Parmi les difficultés le plus souvent évoquées au cours des auditions que j'ai conduites, j'en retiendrai deux.

La première tient à la diminution drastique du nombre de contrats aidés : seuls 100 000 parcours emploi compétences sont financés dans ce PLF, contre 170 000 l'an dernier, hors effets de périmètre. Pourtant, le nombre de places offertes dans les dispositifs alternatifs tels que l'IAE ou la garantie jeunes n'a quasiment pas augmenté, ce qui signifie que 70 000 bénéficiaires potentiels de PEC risquent de rester sur le carreau en 2019, faute de places disponibles.

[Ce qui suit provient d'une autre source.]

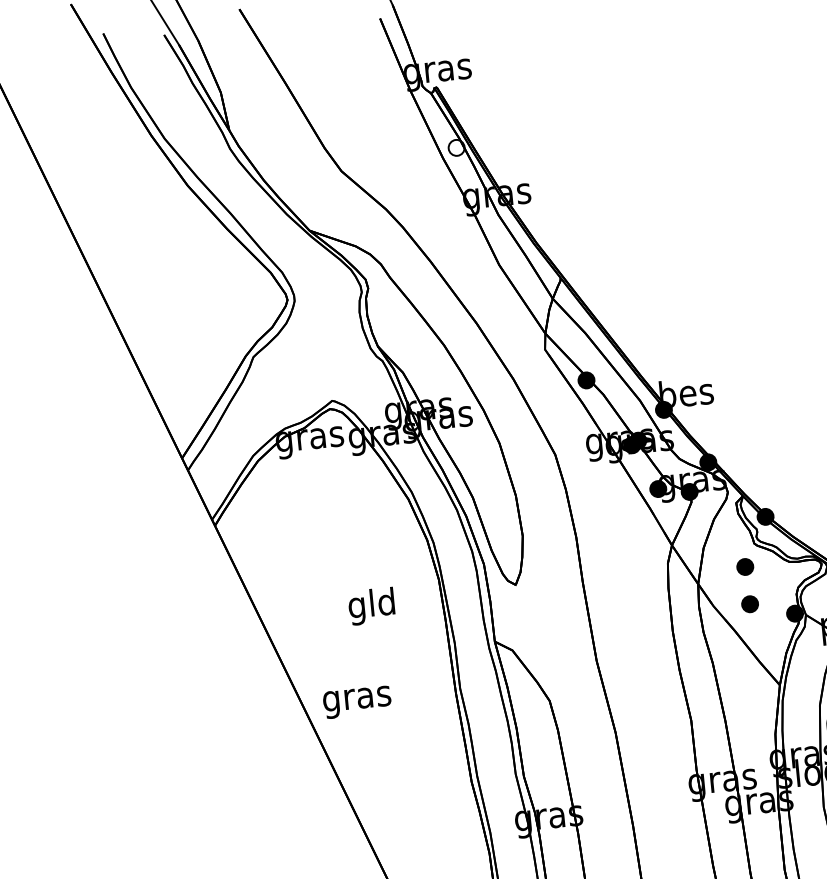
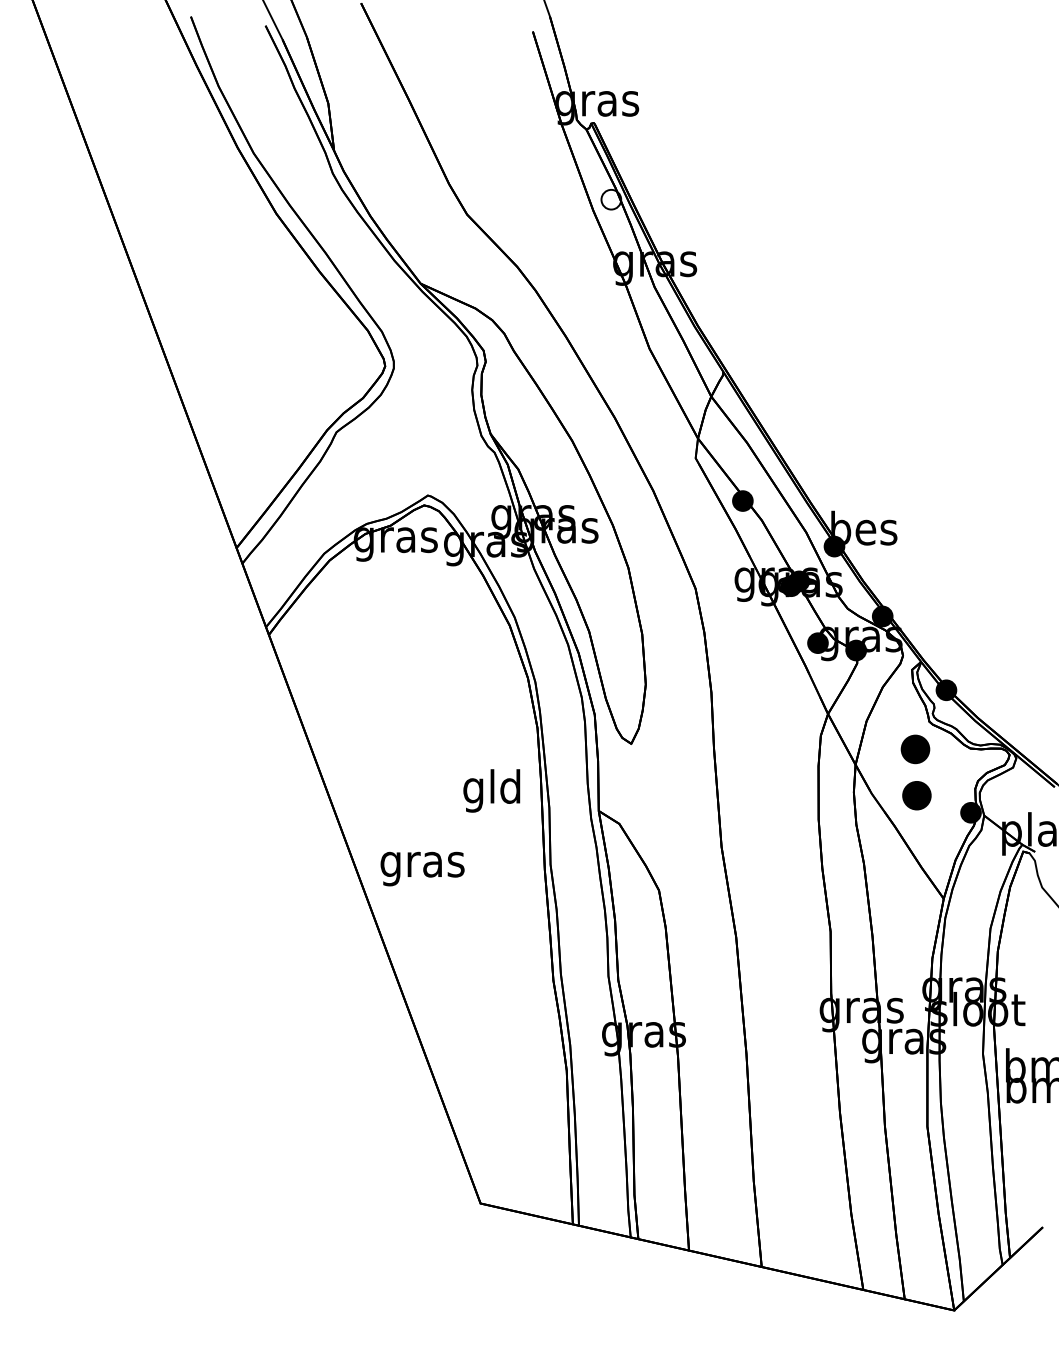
part: (745, 567) -> (915, 749), size x1.4
part: (749, 604) -> (916, 795), size x1.4
text: (371, 606) -> (491, 790), moved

La seconde difficulté réside dans le faible taux de prise en charge par l'État des PEC : alors que ce taux s'élevait en moyenne à 72 % en 2017, il est désormais de 50 %, voire beaucoup moins dans certaines régions, puisque les préfets sont désormais libres de définir un taux de prise en charge compris entre 35 % et 60 %.

Madame la ministre, en matière d'emploi, il est souvent tentant d'engager de grandes réformes faisant table rase du passé, comme vous l'avez proposé avec la refonte du dialogue social, de la formation professionnelle ou encore des emplois aidés. Mais parfois, il suffirait de consolider ou d'ajuster les dispositifs existants – je pense notamment au taux de prise en charge des parcours emploi compétences – pour inscrire les politiques de l'emploi dans la durée et offrir aux acteurs de terrain – associations, missions locales, maisons de l'emploi – la visibilité et la stabilité qui leur font tant défaut.

C'est pourquoi j'ai déposé plusieurs amendements visant à adapter les crédits de la mission, et j'espère sincèrement qu'ils recueilleront votre assentiment.